In my tuscanian city the university is building a new building for the engineering department. While digging they randomly found an ancient etruscan well. In this case everything went smoothly and timely and it will be preserved, an underground parking near the center had ww2 remains and deeper than that, archeological ones that slowed down the whole thing

Whose first instinct is it, when finding an ancient roman villa hidden underneath your school, to smear graffiti on the walls. I cannot relate.

  • It seems that the students who actually reported the ruins may not have been the ones who graffiti'd it. They supposedly heard from other students who'd discovered it before. Whether or not that's true is harder to say.

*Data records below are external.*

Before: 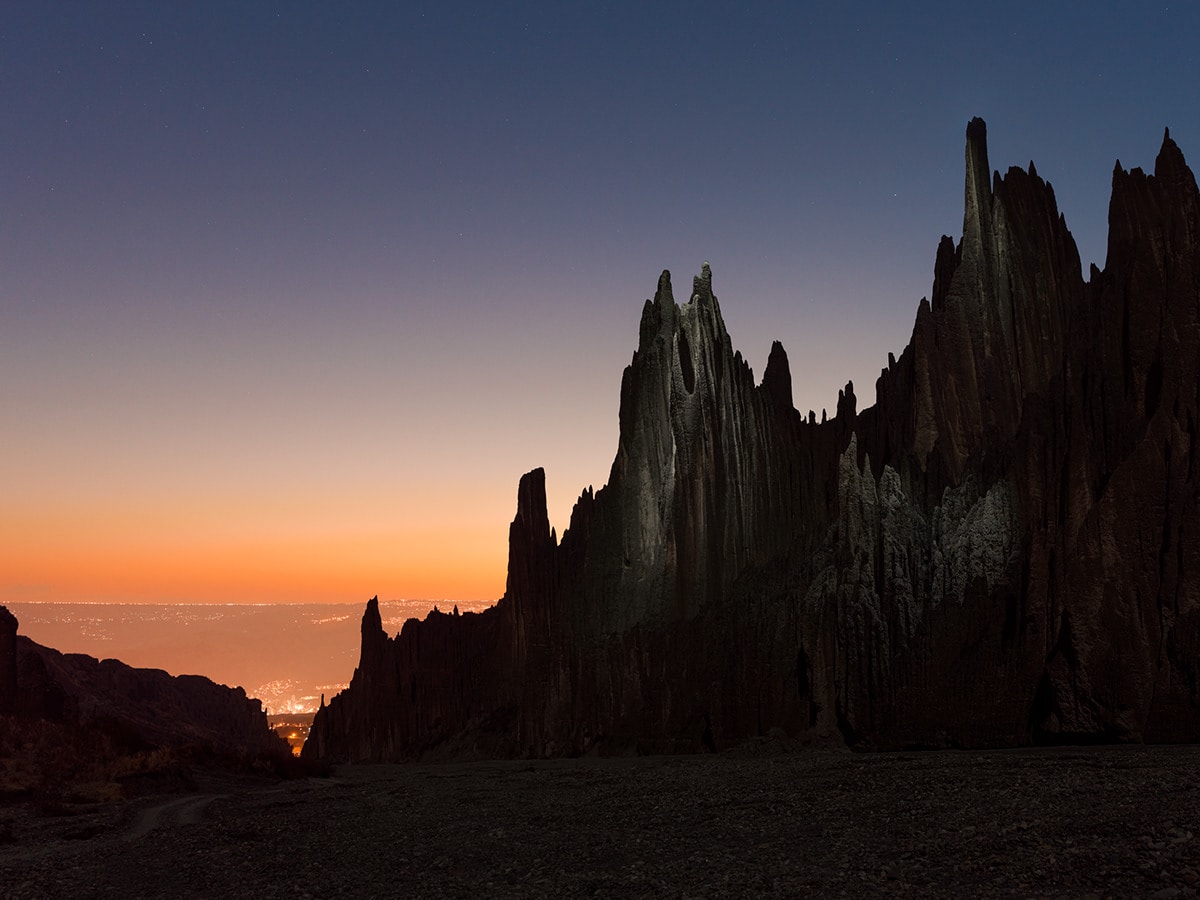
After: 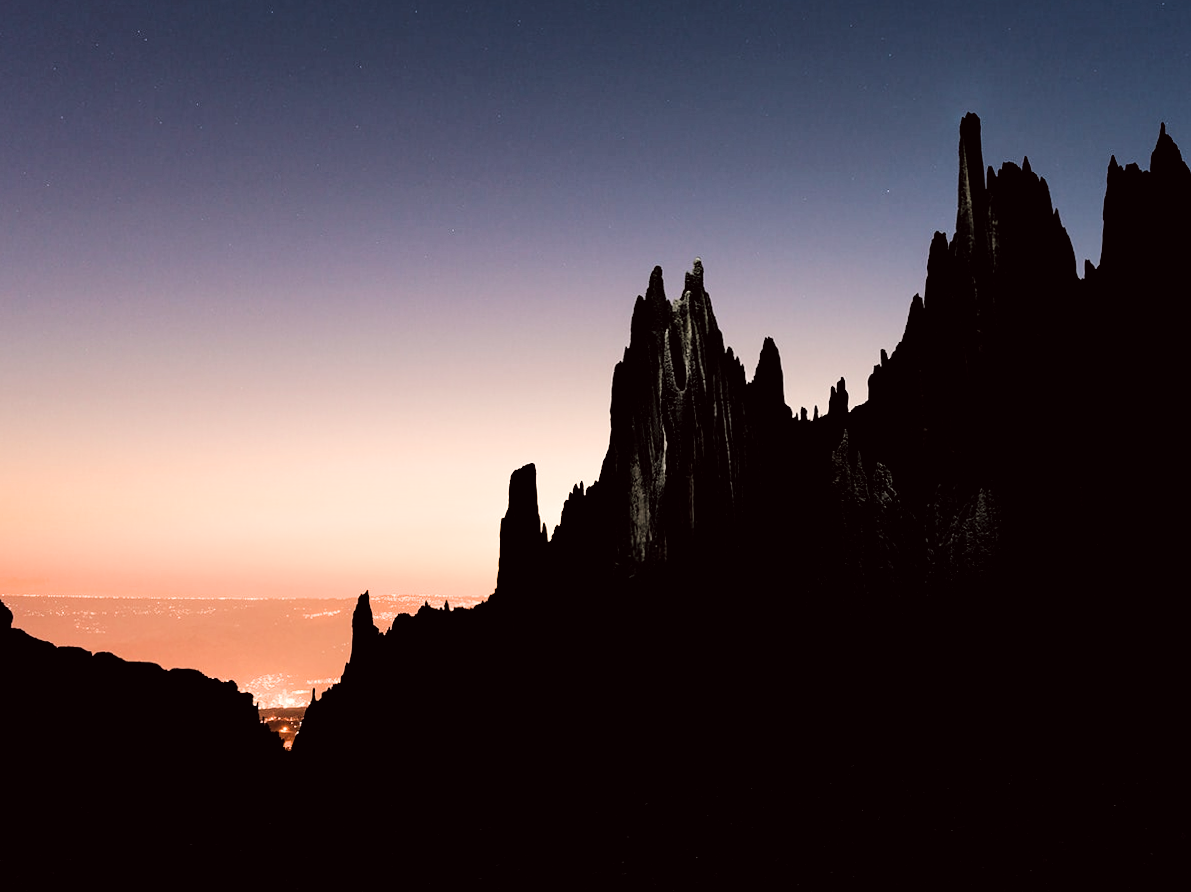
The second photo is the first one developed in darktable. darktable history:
color balance rgb: shadows lift › chroma 2%, shadows lift › hue 135.47°, highlights gain › chroma 2%, highlights gain › hue 291.01°, global offset › luminance 0.5%, perceptual saturation grading › global saturation -10.8%, perceptual saturation grading › highlights -26.83%, perceptual saturation grading › shadows 21.25%, perceptual brilliance grading › highlights 17.77%, perceptual brilliance grading › mid-tones 31.71%, perceptual brilliance grading › shadows -31.01%, global vibrance 24.91%
filmic rgb: black relative exposure -3.92 EV, white relative exposure 3.14 EV, hardness 2.87
rotate and perspective: rotation 0.192°, lens shift (horizontal) -0.015, crop left 0.005, crop right 0.996, crop top 0.006, crop bottom 0.99
exposure: exposure 0.367 EV, compensate highlight preservation false
color correction: highlights a* -0.95, highlights b* 4.5, shadows a* 3.55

> Covid-19, the teenagers occupied their school, spending several nights camped out in the building

So instead of keeping lockdown, they killed bunch of innocent people just to have a party! What sort of person would do that!?

At that time we had military trucks in Italy hauling dead bodies, because regular services could not keep up with all the corpses!

  • Are you okay? They were teenagers. We were all there and we all tried. The logistics of having 7 billion people quarantine while international flights and asymptomatic carriers carried on made it _impossible_ to not play out like it did

    • Perhaps they killed his grandma? It is not like they were protesting for valid reasons! It was anti lockdown protest, not BLM riot!!!!

      I do not understand why people like that are celebrated now!

      And why are u even defending people like that?!